Press Release
Claimed Naturopathic Doctor Indicted for Defrauding Cancer Patients at Hoover Clinic
For Immediate Release
U.S. Attorney's Office, Northern District of Alabama
BIRMINGHAM – A federal magistrate judge today ordered a woman who claimed to be a naturopathic doctor to be held pending trial on charges she defrauded patients of the Euro Med Klinic in Hoover in 2015 by lying about her name, her credentials, her experience and her license to practice medicine, announced Acting U.S. Attorney Robert Posey and U.S. Postal Inspector Frank Dyer.
A federal grand jury in February indicted ISABEL KESARI GERVAIS, 60. The indictment was unsealed following her March arrest in Arkansas. The nine-count indictment filed in U.S. District Court charges Gervais, who is known in Birmingham as “Dr. Rose Starr,” and in other locales as “Debrah Goodman,” with six counts of wire fraud affecting a financial institution, one count of false statements, and two counts of aggravated identity theft.
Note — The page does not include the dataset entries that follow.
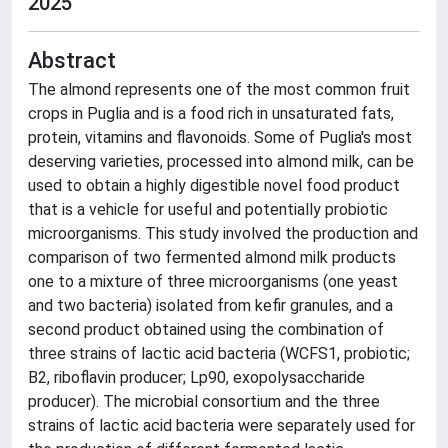
2025
Abstract
The almond represents one of the most common fruit
crops in Puglia and is a food rich in unsaturated fats,
protein, vitamins and flavonoids. Some of Puglia's most
deserving varieties, processed into almond milk, can be
used to obtain a highly digestible novel food product
that is a vehicle for useful and potentially probiotic
microorganisms. This study involved the production and
comparison of two fermented almond milk products
one to a mixture of three microorganisms (one yeast
and two bacteria) isolated from kefir granules, and a
second product obtained using the combination of
three strains of lactic acid bacteria (WCFS1, probiotic;
B2, riboflavin producer; Lp90, exopolysaccharide
producer). The microbial consortium and the three
strains of lactic acid bacteria were separately used for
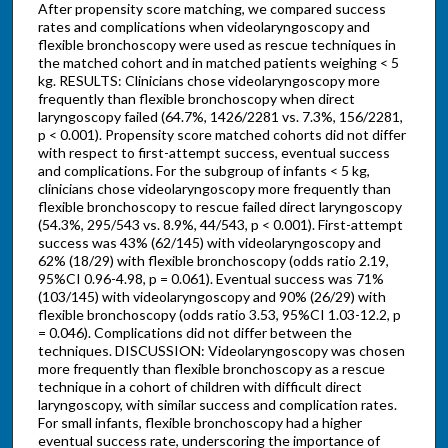
After propensity score matching, we compared success
rates and complications when videolaryngoscopy and
flexible bronchoscopy were used as rescue techniques in
the matched cohort and in matched patients weighing < 5
kg. RESULTS: Clinicians chose videolaryngoscopy more
frequently than flexible bronchoscopy when direct
laryngoscopy failed (64.7%, 1426/2281 vs. 7.3%, 156/2281,
p < 0.001). Propensity score matched cohorts did not differ
with respect to first-attempt success, eventual success
and complications. For the subgroup of infants < 5 kg,
clinicians chose videolaryngoscopy more frequently than
flexible bronchoscopy to rescue failed direct laryngoscopy
(54.3%, 295/543 vs. 8.9%, 44/543, p < 0.001). First-attempt
success was 43% (62/145) with videolaryngoscopy and
62% (18/29) with flexible bronchoscopy (odds ratio 2.19,
95%CI 0.96-4.98, p = 0.061). Eventual success was 71%
(103/145) with videolaryngoscopy and 90% (26/29) with
flexible bronchoscopy (odds ratio 3.53, 95%CI 1.03-12.2, p
= 0.046). Complications did not differ between the
techniques. DISCUSSION: Videolaryngoscopy was chosen
more frequently than flexible bronchoscopy as a rescue
technique in a cohort of children with difficult direct
laryngoscopy, with similar success and complication rates.
For small infants, flexible bronchoscopy had a higher
eventual success rate, underscoring the importance of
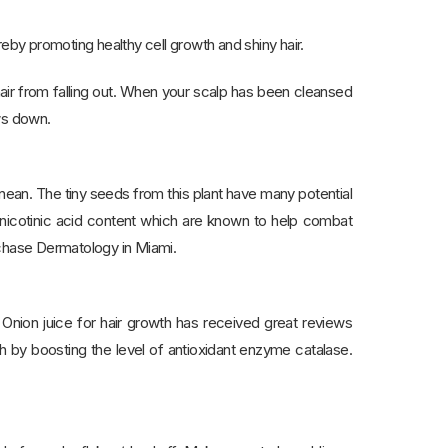
ereby promoting healthy cell growth and shiny hair.
 hair from falling out. When your scalp has been cleansed
ws down.
anean. The tiny seeds from this plant have many potential
d nicotinic acid content which are known to help combat
rchase Dermatology in Miami.
 Onion juice for hair growth has received great reviews
th by boosting the level of antioxidant enzyme catalase.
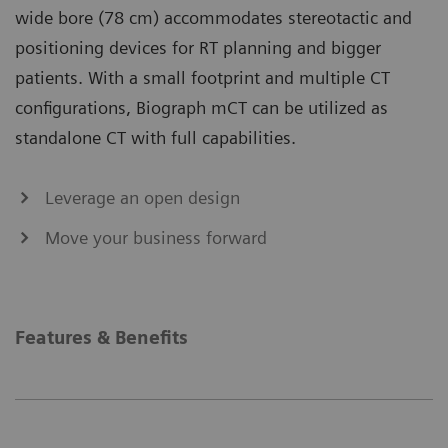
wide bore (78 cm) accommodates stereotactic and
positioning devices for RT planning and bigger
patients. With a small footprint and multiple CT
configurations, Biograph mCT can be utilized as
standalone CT with full capabilities.
Leverage an open design
Move your business forward
Features & Benefits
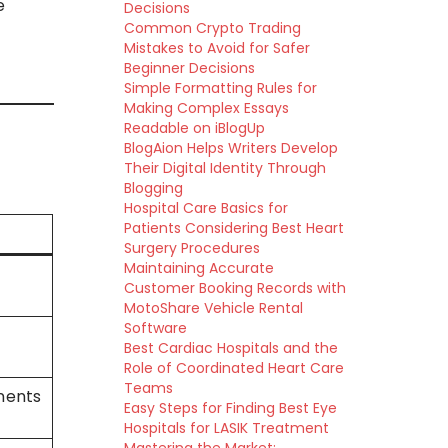
e
Decisions
Common Crypto Trading
Mistakes to Avoid for Safer
Beginner Decisions
Simple Formatting Rules for
Making Complex Essays
Readable on iBlogUp
BlogAion Helps Writers Develop
Their Digital Identity Through
Blogging
Hospital Care Basics for
Patients Considering Best Heart
Surgery Procedures
Maintaining Accurate
Customer Booking Records with
MotoShare Vehicle Rental
Software
Best Cardiac Hospitals and the
Role of Coordinated Heart Care
Teams
onents
Easy Steps for Finding Best Eye
Hospitals for LASIK Treatment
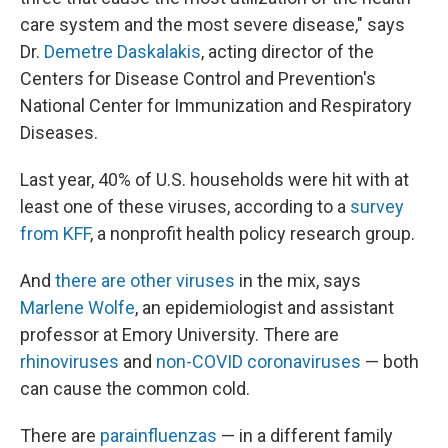
care system and the most severe disease," says
Dr.
Demetre Daskalakis
, acting director of the
Centers for Disease Control and Prevention's
National Center for Immunization and Respiratory
Diseases.
Last year, 40% of U.S. households were hit with at
least one of these viruses, according to a
survey
from KFF
, a nonprofit health policy research group.
And
there are other viruses
in the mix, says
Marlene Wolfe
, an epidemiologist and assistant
professor at Emory University. There are
rhinoviruses
and
non-COVID coronaviruses
— both
can cause the common cold.
There are
parainfluenzas
— in a different family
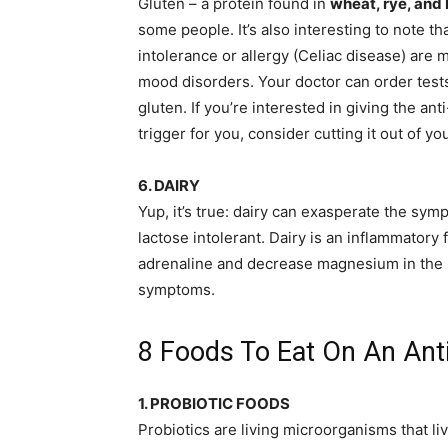
Gluten – a protein found in
wheat, rye, and
some people. It’s also interesting to note t
intolerance or allergy (Celiac disease) are
mood disorders. Your doctor can order tests t
gluten. If you’re interested in giving the ant
trigger for you, consider cutting it out of yo
6. DAIRY
Yup, it’s true: dairy can exasperate the sym
lactose intolerant. Dairy is an inflammatory
adrenaline and decrease magnesium in the 
symptoms.
8 Foods To Eat On An Anti
1. PROBIOTIC FOODS
Probiotics are living microorganisms that li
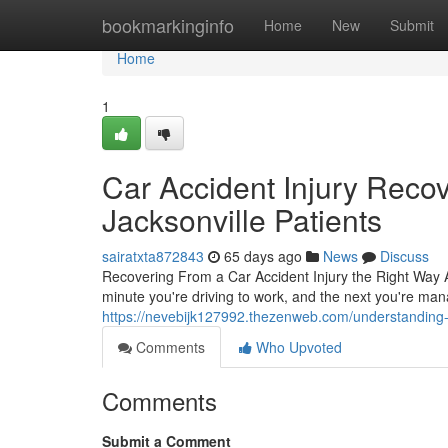
Home
bookmarkinginfo
Home
New
Submit
Home
1
Car Accident Injury Reco
Jacksonville Patients
sairatxta872843
65 days ago
News
Discuss
Recovering From a Car Accident Injury the Right Way A
minute you're driving to work, and the next you're mana
https://nevebijk127992.thezenweb.com/understanding-c
Comments
Who Upvoted
Comments
Submit a Comment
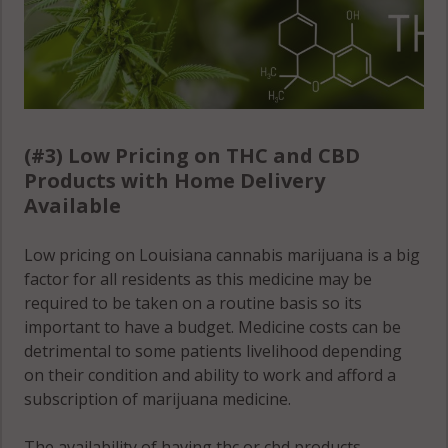
(#3) Low Pricing on THC and CBD
Products with Home Delivery
Available
Low pricing on Louisiana cannabis marijuana is a big
factor for all residents as this medicine may be
required to be taken on a routine basis so its
important to have a budget. Medicine costs can be
detrimental to some patients livelihood depending
on their condition and ability to work and afford a
subscription of marijuana medicine.
The availability of having thc or cbd products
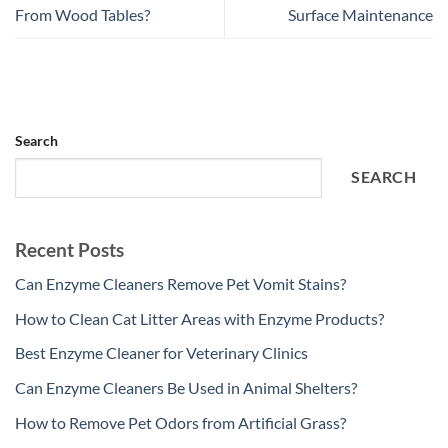
From Wood Tables?
Surface Maintenance
Search
SEARCH
Recent Posts
Can Enzyme Cleaners Remove Pet Vomit Stains?
How to Clean Cat Litter Areas with Enzyme Products?
Best Enzyme Cleaner for Veterinary Clinics
Can Enzyme Cleaners Be Used in Animal Shelters?
How to Remove Pet Odors from Artificial Grass?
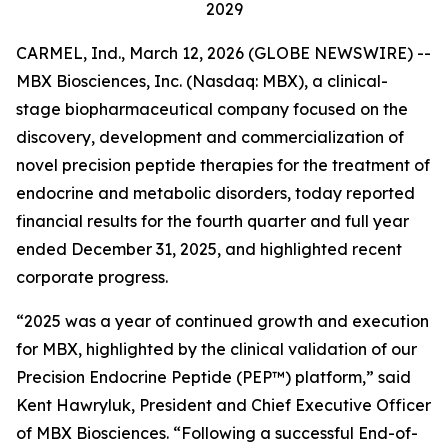
2029
CARMEL, Ind., March 12, 2026 (GLOBE NEWSWIRE) --
MBX Biosciences, Inc. (Nasdaq: MBX), a clinical-
stage biopharmaceutical company focused on the
discovery, development and commercialization of
novel precision peptide therapies for the treatment of
endocrine and metabolic disorders, today reported
financial results for the fourth quarter and full year
ended December 31, 2025, and highlighted recent
corporate progress.
“2025 was a year of continued growth and execution
for MBX, highlighted by the clinical validation of our
Precision Endocrine Peptide (PEP™) platform,” said
Kent Hawryluk, President and Chief Executive Officer
of MBX Biosciences. “Following a successful End-of-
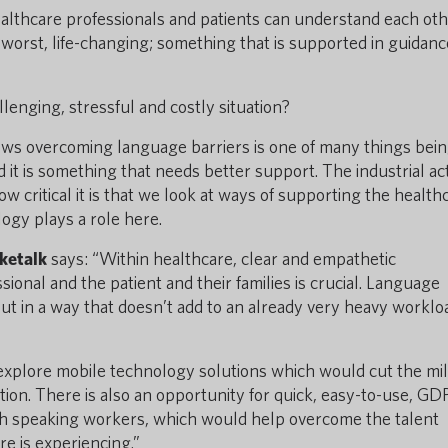
 healthcare professionals and patients can understand each oth
 at worst, life-changing; something that is supported in guidan
llenging, stressful and costly situation?
ows overcoming language barriers is one of many things bei
 it is something that needs better support. The industrial ac
 critical it is that we look at ways of supporting the health
logy plays a role here.
ketalk
says: “Within healthcare, clear and empathetic
onal and the patient and their families is crucial. Language
but in a way that doesn’t add to an already very heavy worklo
explore mobile technology solutions which would cut the mil
ion. There is also an opportunity for quick, easy-to-use, GD
sh speaking workers, which would help overcome the talent
e is experiencing.”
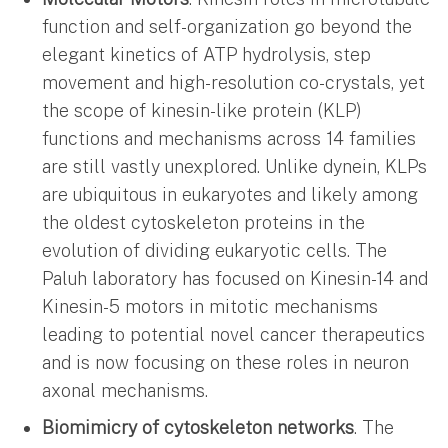
function and self-organization go beyond the
elegant kinetics of ATP hydrolysis, step
movement and high-resolution co-crystals, yet
the scope of kinesin-like protein (KLP)
functions and mechanisms across 14 families
are still vastly unexplored. Unlike dynein, KLPs
are ubiquitous in eukaryotes and likely among
the oldest cytoskeleton proteins in the
evolution of dividing eukaryotic cells. The
Paluh laboratory has focused on Kinesin-14 and
Kinesin-5 motors in mitotic mechanisms
leading to potential novel cancer therapeutics
and is now focusing on these roles in neuron
axonal mechanisms.
Biomimicry of cytoskeleton networks
. The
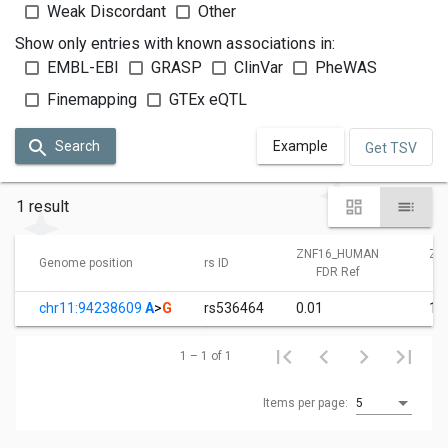
Weak Discordant
Other
Show only entries with known associations in:
EMBL-EBI
GRASP
ClinVar
PheWAS
Finemapping
GTEx eQTL
Search
Example
Get TSV
1 result
ZNF16_HUMAN
ZN
Genome position
rs ID
FDR Ref
chr11:94238609
A
>
G
rs536464
0.01
1.
1 – 1 of 1
Items per page:
5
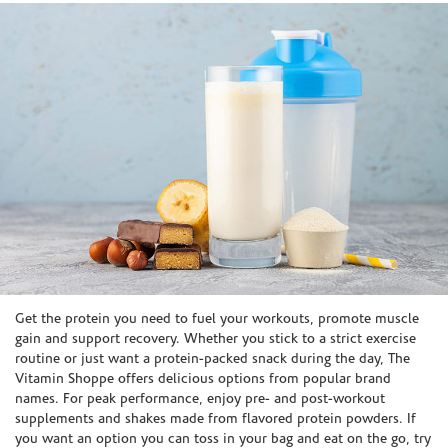
Skip link
Get the protein you need to fuel your workouts, promote muscle
gain and support recovery. Whether you stick to a strict exercise
routine or just want a protein-packed snack during the day, The
Vitamin Shoppe offers delicious options from popular brand
names. For peak performance, enjoy pre- and post-workout
supplements and shakes made from flavored protein powders. If
you want an option you can toss in your bag and eat on the go, try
The indictment charges that in 2015, Gervais opened the Euro Med Klinic in Hoover using the alias, Dr. Rose Starr, and claiming to have years of experience and various credentials, including a license to practice medicine in Alabama and throughout the world. Acting as Dr. Starr, Gervais promised patients, including cancer sufferers, that she could provide various medical services, including DNA tests, according to the charges. She ran various tests and prescribed various substances to these patients. Through her misrepresentations about her name, licensure and qualifications, she fraudulently induced patients to pay her thousands of dollars, according to the indictment.
Gervais also is charged with misappropriating the identity of one patient to fraudulently charge the patient’s credit card without consent, and with misappropriating the identity of another individual and fraudulently using it to set up a post office box.
The maximum penalty for wire fraud affecting a financial institution is 30 years in prison and a $1 million fine. Aggravated identity fraud carries a two-year mandatory minimum prison sentence to run consecutive to any other sentence imposed.
The U.S. Postal Inspection Service investigated the case, which Assistant U.S. Attorney Erica Barnes is prosecuting.
An indictment contains only charges. A defendant is presumed innocent unless and until proven guilty.